• WHAT TO DO: Of the lines listed below, return exactly those that run from the line containing "Kurumsal Üyelik" through the line containing "Kurumsal Kimlik Klavuzu", both included.

• EXTRACTED ENTRIES:
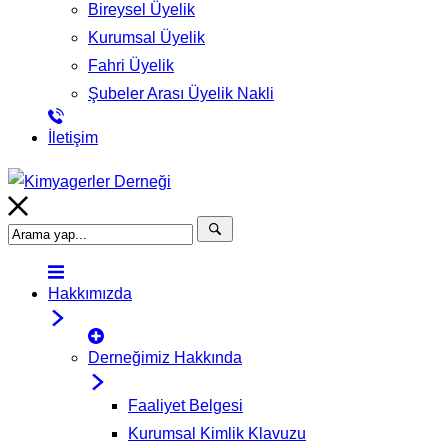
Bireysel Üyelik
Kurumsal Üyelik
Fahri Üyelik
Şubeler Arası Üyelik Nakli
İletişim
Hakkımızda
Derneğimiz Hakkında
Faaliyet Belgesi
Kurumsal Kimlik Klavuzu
--
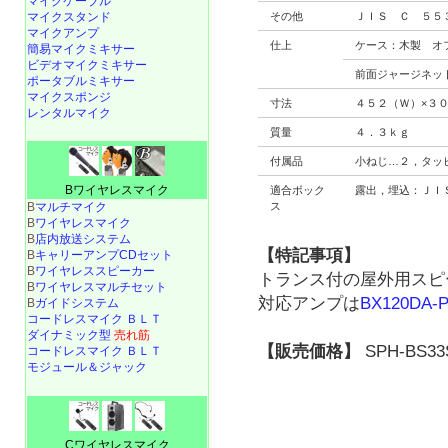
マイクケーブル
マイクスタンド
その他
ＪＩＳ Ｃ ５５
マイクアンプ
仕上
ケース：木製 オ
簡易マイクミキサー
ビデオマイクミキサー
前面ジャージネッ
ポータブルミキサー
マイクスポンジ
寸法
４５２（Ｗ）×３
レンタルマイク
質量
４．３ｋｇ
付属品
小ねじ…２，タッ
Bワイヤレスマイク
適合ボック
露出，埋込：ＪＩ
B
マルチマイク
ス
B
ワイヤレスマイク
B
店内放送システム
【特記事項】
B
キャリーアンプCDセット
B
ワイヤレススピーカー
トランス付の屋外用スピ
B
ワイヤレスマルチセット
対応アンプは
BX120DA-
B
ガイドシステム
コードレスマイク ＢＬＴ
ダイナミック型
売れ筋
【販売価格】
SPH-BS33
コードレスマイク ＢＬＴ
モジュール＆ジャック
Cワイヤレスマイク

• SOLUTION TO THIS PROBLEM:
Kurumsal Üyelik
Fahri Üyelik
Şubeler Arası Üyelik Nakli
İletişim
Hakkımızda
Derneğimiz Hakkında
Faaliyet Belgesi
Kurumsal Kimlik Klavuzu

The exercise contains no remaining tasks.